[Page-level text extractions]
══════════
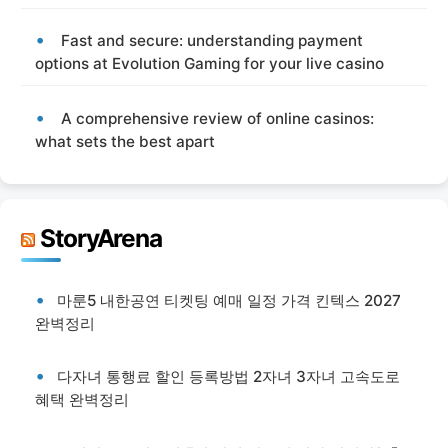
Fast and secure: understanding payment
options at Evolution Gaming for your live casino
A comprehensive review of online casinos:
what sets the best apart
StoryArena
마룬5 내한공연 티켓팅 예매 일정 가격 킨텍스 2027
완벽정리
다자녀 통행료 할인 등록방법 2자녀 3자녀 고속도로
혜택 완벽정리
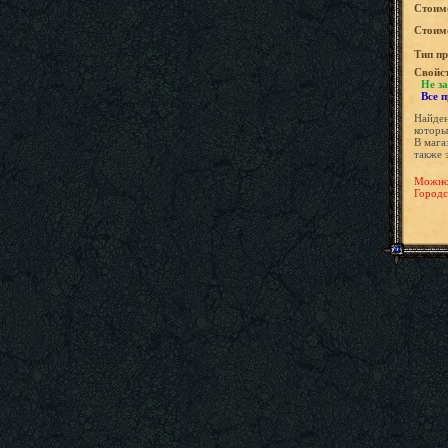
Стоим
Стоимо
Tип пр
Свойс
Не за
Все 
Найден
которы
В мага
также 
Можно 
Городс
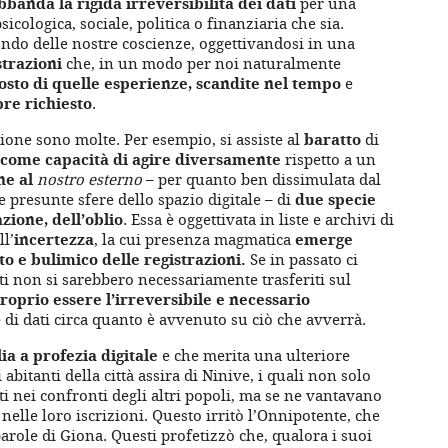
banda la rigida irreversibilità dei dati
per una
psicologica, sociale, politica o finanziaria che sia.
ondo delle nostre coscienze, oggettivandosi in una
strazioni
che, in un modo per noi naturalmente
osto di quelle esperienze, scandite nel tempo
e
pre richiesto
.
one sono molte. Per esempio, si assiste al
baratto
di
a come capacità di agire diversamente
rispetto a un
ne al
nostro esterno
– per quanto ben dissimulata dal
lle presunte sfere dello spazio digitale – di
due specie
zione, dell’oblio
. Essa è oggettivata in liste e archivi di
ll’
incertezza
, la cui presenza magmatica
emerge
to e bulimico delle registrazioni.
Se in passato ci
nti non si sarebbero necessariamente trasferiti sul
roprio essere l’irreversibile e necessario
i dati circa quanto è avvenuto su ciò che avverrà.
a a profezia digitale
e che merita una ulteriore
 abitanti della città assira di Ninive, i quali non solo
ti nei confronti degli altri popoli, ma se ne vantavano
nelle loro iscrizioni. Questo irritò l’Onnipotente, che
arole di Giona. Questi profetizzò che, qualora i suoi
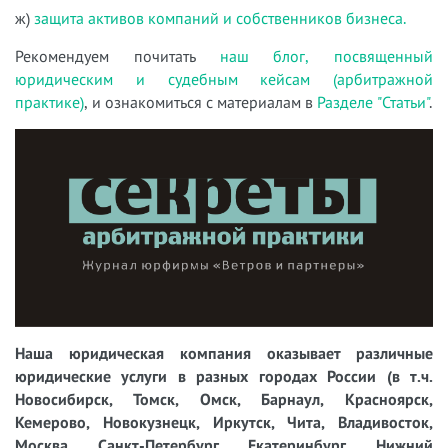
ж)
защита активов компаний и собственников бизнеса.
Рекомендуем почитать
наш блог, посвященный
юридическим и судебным кейсам (арбитражной
практике)
, и ознакомиться с материалам в
Разделе "Статьи"
.
Наша юридическая компания оказывает различные
юридические услуги в разных городах России (в т.ч.
Новосибирск, Томск, Омск, Барнаул, Красноярск,
Кемерово, Новокузнецк, Иркутск, Чита, Владивосток,
Москва, Санкт-Петербург, Екатеринбург, Нижний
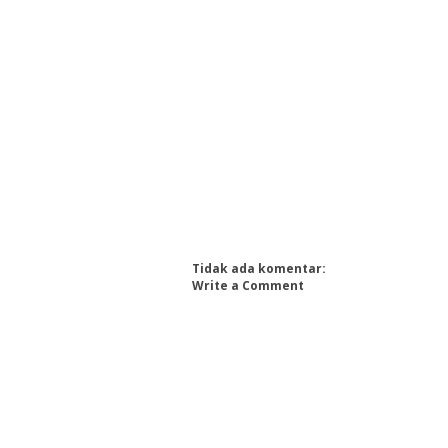
Tidak ada komentar:
Write a Comment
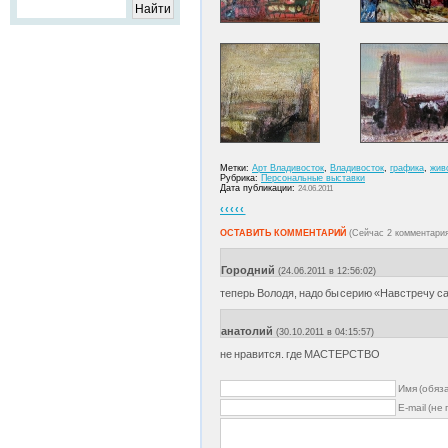
Метки:
Арт Владивосток
,
Владивосток
,
графика
,
жив
Рубрика:
Персональные выставки
Дата публикации:
24.06.2011
‹‹‹‹‹
ОСТАВИТЬ КОММЕНТАРИЙ
(Сейчас 2 комментари
Городний
(24.06.2011 в 12:56:02)
теперь Володя, надо бы серию «Навстречу 
анатолий
(30.10.2011 в 04:15:57)
не нравится. где МАСТЕРСТВО
Имя (обяз
E-mail (не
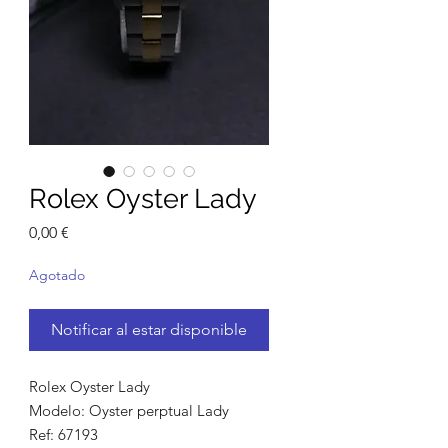
Rolex Oyster Lady
Precio
0,00 €
Agotado
Notificar al estar disponible
Rolex Oyster Lady
Modelo: Oyster perptual Lady
Ref: 67193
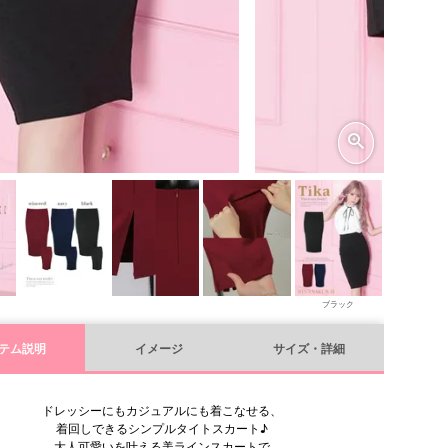
ブラック
ネイビー
テム説明
イメージ
サイズ・詳細
ドレッシーにもカジュアルにも着こなせる、
着回しできるシンプルタイトスカート♪
大人可愛いを叶える美ラインスカートで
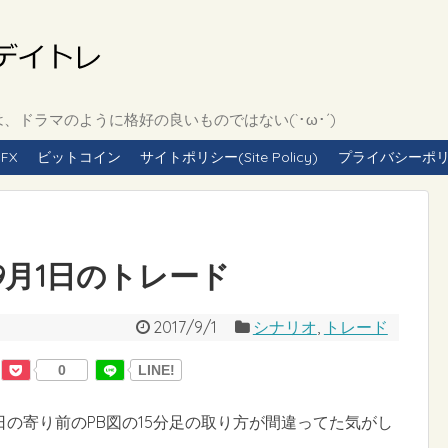
ドラマのように格好の良いものではない(`･ω･´)
FX
ビットコイン
サイトポリシー(Site Policy)
プライバシーポリシー(
年9月1日のトレード
2017/9/1
シナリオ
,
トレード
0
LINE!
の寄り前のPB図の15分足の取り方が間違ってた気がし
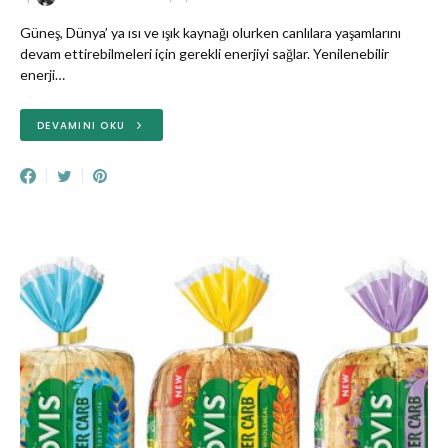
Güneş, Dünya’ ya ısı ve ışık kaynağı olurken canlılara yaşamlarını
devam ettirebilmeleri için gerekli enerjiyi sağlar. Yenilenebilir
enerji…
DEVAMINI OKU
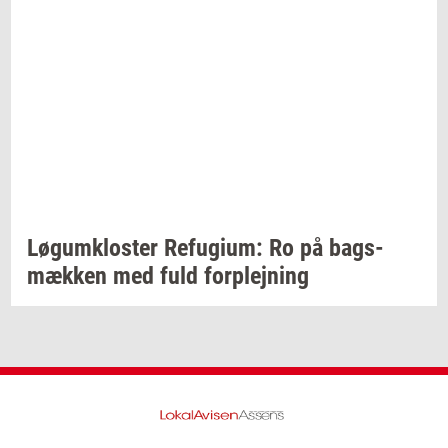
Løgum­klo­ster
Re­fu­gi­um:
Ro på
bags­
mæk­ken
med fuld
for­plej­ning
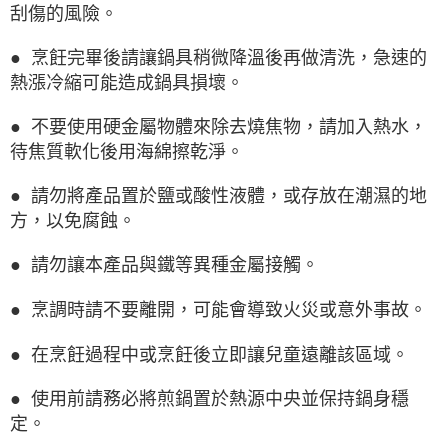
刮傷的風險。
● 烹飪完畢後請讓鍋具稍微降溫後再做清洗，急速的
熱漲冷縮可能造成鍋具損壞。
● 不要使用硬金屬物體來除去燒焦物，請加入熱水，
待焦質軟化後用海綿擦乾淨。
● 請勿將產品置於鹽或酸性液體，或存放在潮濕的地
方，以免腐蝕。
● 請勿讓本產品與鐵等異種金屬接觸。
● 烹調時請不要離開，可能會導致火災或意外事故。
● 在烹飪過程中或烹飪後立即讓兒童遠離該區域。
● 使用前請務必將煎鍋置於熱源中央並保持鍋身穩
定。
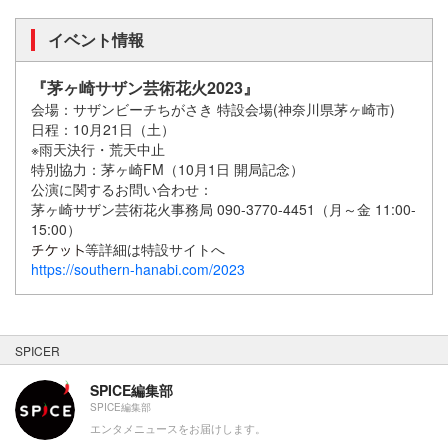
イベント情報
『茅ヶ崎サザン芸術花火2023』
会場：サザンビーチちがさき 特設会場(神奈川県茅ヶ崎市)
日程：10月21日（土）
※雨天決行・荒天中止
特別協力：茅ヶ崎FM（10月1日 開局記念）
公演に関するお問い合わせ：
茅ヶ崎サザン芸術花火事務局 090-3770-4451（月～金 11:00-
15:00）
等詳細は特設サイトへ
https://southern-hanabi.com/2023
SPICER
SPICE編集部
SPICE編集部
エンタメニュースをお届けします。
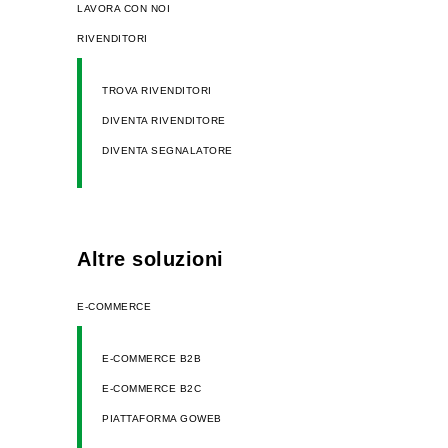
LAVORA CON NOI
RIVENDITORI
TROVA RIVENDITORI
DIVENTA RIVENDITORE
DIVENTA SEGNALATORE
Altre soluzioni
E-COMMERCE
E-COMMERCE B2B
E-COMMERCE B2C
PIATTAFORMA GOWEB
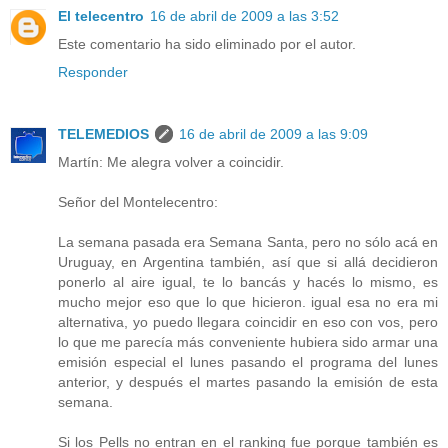
El telecentro
16 de abril de 2009 a las 3:52
Este comentario ha sido eliminado por el autor.
Responder
TELEMEDIOS
16 de abril de 2009 a las 9:09
Martín: Me alegra volver a coincidir.
Señor del Montelecentro:
La semana pasada era Semana Santa, pero no sólo acá en
Uruguay, en Argentina también, así que si allá decidieron
ponerlo al aire igual, te lo bancás y hacés lo mismo, es
mucho mejor eso que lo que hicieron. igual esa no era mi
alternativa, yo puedo llegara coincidir en eso con vos, pero
lo que me parecía más conveniente hubiera sido armar una
emisión especial el lunes pasando el programa del lunes
anterior, y después el martes pasando la emisión de esta
semana.
Si los Pells no entran en el ranking fue porque también es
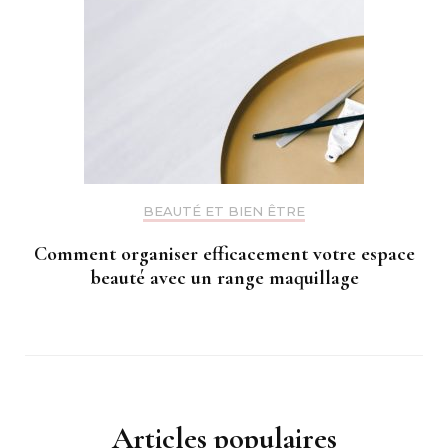
BEAUTÉ ET BIEN ÊTRE
Comment organiser efficacement votre espace
beauté avec un range maquillage
Articles populaires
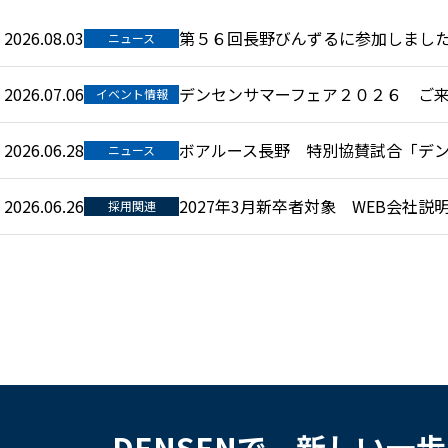
2026.08.03
第５６回長野びんずるに参加しまし
ニュース
2026.07.06
デンセンサマーフェア２０２６ ご
イベント情報
2026.06.28
ボアルース長野 特別協賛試合「デンセン
ニュース
2026.06.26
2027年3月新卒者対象 WEB会社
採用関連
DENSENで、新しい一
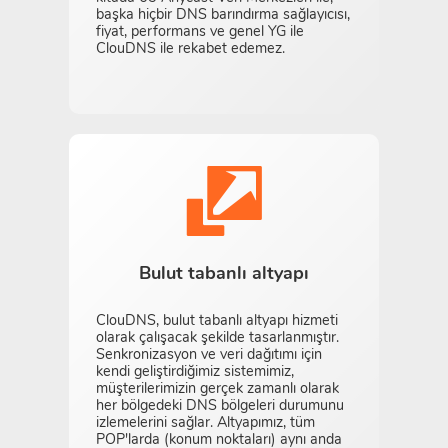
başka hiçbir DNS barındırma sağlayıcısı,
fiyat, performans ve genel YG ile
ClouDNS ile rekabet edemez.
Bulut tabanlı altyapı
ClouDNS, bulut tabanlı altyapı hizmeti
olarak çalışacak şekilde tasarlanmıştır.
Senkronizasyon ve veri dağıtımı için
kendi geliştirdiğimiz sistemimiz,
müşterilerimizin gerçek zamanlı olarak
her bölgedeki DNS bölgeleri durumunu
izlemelerini sağlar. Altyapımız, tüm
POP'larda (konum noktaları) aynı anda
══════════
Reproduce all of the data above line by line, changing nothing. Leave out the picture markers.

Fast and secure: understanding payment
options at Evolution Gaming for your live casino
A comprehensive review of online casinos:
what sets the best apart
StoryArena
마룬5 내한공연 티켓팅 예매 일정 가격 킨텍스 2027
완벽정리
다자녀 통행료 할인 등록방법 2자녀 3자녀 고속도로
혜택 완벽정리
Стоим
Стоимо
Tип пр
Свойс
Не за
Все 
Найден
которы
В мага
также 
Можно 
Городс
banda la rigida irreversibilità dei dati
per una
psicologica, sociale, politica o finanziaria che sia.
ondo delle nostre coscienze, oggettivandosi in una
strazioni
che, in un modo per noi naturalmente
osto di quelle esperienze, scandite nel tempo
e
pre richiesto
.
one sono molte. Per esempio, si assiste al
baratto
di
a come capacità di agire diversamente
rispetto a un
ne al
nostro esterno
– per quanto ben dissimulata dal
lle presunte sfere dello spazio digitale – di
due specie
zione, dell’oblio
. Essa è oggettivata in liste e archivi di
ll’
incertezza
, la cui presenza magmatica
emerge
to e bulimico delle registrazioni.
Se in passato ci
nti non si sarebbero necessariamente trasferiti sul
roprio essere l’irreversibile e necessario
i dati circa quanto è avvenuto su ciò che avverrà.
a a profezia digitale
e che merita una ulteriore
 abitanti della città assira di Ninive, i quali non solo
ti nei confronti degli altri popoli, ma se ne vantavano
nelle loro iscrizioni. Questo irritò l’Onnipotente, che
arole di Giona. Questi profetizzò che, qualora i suoi
ж)
защита активов компаний и собственников бизнеса.
Рекомендуем почитать
наш блог, посвященный
юридическим и судебным кейсам (арбитражной
практике)
, и ознакомиться с материалам в
Разделе "Статьи"
.
Наша юридическая компания оказывает различные
юридические услуги в разных городах России (в т.ч.
Новосибирск, Томск, Омск, Барнаул, Красноярск,
Кемерово, Новокузнецк, Иркутск, Чита, Владивосток,
Москва, Санкт-Петербург, Екатеринбург, Нижний
Tidak ada komentar:
Write a Comment
Метки:
Арт Владивосток
,
Владивосток
,
графика
,
жив
Рубрика:
Персональные выставки
Дата публикации:
24.06.2011
‹‹‹‹‹
ОСТАВИТЬ КОММЕНТАРИЙ
(Сейчас 2 комментари
Городний
(24.06.2011 в 12:56:02)
теперь Володя, надо бы серию «Навстречу 
анатолий
(30.10.2011 в 04:15:57)
не нравится. где МАСТЕРСТВО
Имя (обяз
E-mail (не
Rolex Oyster Lady
Precio
0,00 €
Agotado
Notificar al estar disponible
Rolex Oyster Lady
Modelo: Oyster perptual Lady
Ref: 67193
ブラック
ネイビー
テム説明
イメージ
サイズ・詳細
ドレッシーにもカジュアルにも着こなせる、
着回しできるシンプルタイトスカート♪
大人可愛いを叶える美ラインスカートで
ドラマのように格好の良いものではない(`･ω･´)
FX
ビットコイン
サイトポリシー(Site Policy)
プライバシーポリシー(
年9月1日のトレード
2017/9/1
シナリオ
,
トレード
0
LINE!
の寄り前のPB図の15分足の取り方が間違ってた気がし
Güneş, Dünya’ ya ısı ve ışık kaynağı olurken canlılara yaşamlarını
devam ettirebilmeleri için gerekli enerjiyi sağlar. Yenilenebilir
enerji…
DEVAMINI OKU
Løgum­klo­ster
Re­fu­gi­um:
Ro på
bags­
mæk­ken
med fuld
for­plej­ning
刮傷的風險。
● 烹飪完畢後請讓鍋具稍微降溫後再做清洗，急速的
熱漲冷縮可能造成鍋具損壞。
● 不要使用硬金屬物體來除去燒焦物，請加入熱水，
待焦質軟化後用海綿擦乾淨。
● 請勿將產品置於鹽或酸性液體，或存放在潮濕的地
方，以免腐蝕。
● 請勿讓本產品與鐵等異種金屬接觸。
● 烹調時請不要離開，可能會導致火災或意外事故。
● 在烹飪過程中或烹飪後立即讓兒童遠離該區域。
● 使用前請務必將煎鍋置於熱源中央並保持鍋身穩
定。
イベント情報
『茅ヶ崎サザン芸術花火2023』
会場：サザンビーチちがさき 特設会場(神奈川県茅ヶ崎市)
日程：10月21日（土）
※雨天決行・荒天中止
特別協力：茅ヶ崎FM（10月1日 開局記念）
公演に関するお問い合わせ：
茅ヶ崎サザン芸術花火事務局 090-3770-4451（月～金 11:00-
15:00）
等詳細は特設サイトへ
https://southern-hanabi.com/2023
SPICER
SPICE編集部
SPICE編集部
エンタメニュースをお届けします。
LAVORA CON NOI
RIVENDITORI
TROVA RIVENDITORI
DIVENTA RIVENDITORE
DIVENTA SEGNALATORE
Altre soluzioni
E-COMMERCE
E-COMMERCE B2B
E-COMMERCE B2C
PIATTAFORMA GOWEB
El telecentro
16 de abril de 2009 a las 3:52
Este comentario ha sido eliminado por el autor.
Responder
TELEMEDIOS
16 de abril de 2009 a las 9:09
Martín: Me alegra volver a coincidir.
Señor del Montelecentro:
La semana pasada era Semana Santa, pero no sólo acá en
Uruguay, en Argentina también, así que si allá decidieron
ponerlo al aire igual, te lo bancás y hacés lo mismo, es
mucho mejor eso que lo que hicieron. igual esa no era mi
alternativa, yo puedo llegara coincidir en eso con vos, pero
lo que me parecía más conveniente hubiera sido armar una
emisión especial el lunes pasando el programa del lunes
anterior, y después el martes pasando la emisión de esta
semana.
Si los Pells no entran en el ranking fue porque también es
BEAUTÉ ET BIEN ÊTRE
Comment organiser efficacement votre espace
beauté avec un range maquillage
Articles populaires
2026.08.03
第５６回長野びんずるに参加しまし
ニュース
2026.07.06
デンセンサマーフェア２０２６ ご
イベント情報
2026.06.28
ボアルース長野 特別協賛試合「デンセン
ニュース
2026.06.26
2027年3月新卒者対象 WEB会社
採用関連
DENSENで、新しい一
başka hiçbir DNS barındırma sağlayıcısı,
fiyat, performans ve genel YG ile
ClouDNS ile rekabet edemez.
Bulut tabanlı altyapı
ClouDNS, bulut tabanlı altyapı hizmeti
olarak çalışacak şekilde tasarlanmıştır.
Senkronizasyon ve veri dağıtımı için
kendi geliştirdiğimiz sistemimiz,
müşterilerimizin gerçek zamanlı olarak
her bölgedeki DNS bölgeleri durumunu
izlemelerini sağlar. Altyapımız, tüm
POP'larda (konum noktaları) aynı anda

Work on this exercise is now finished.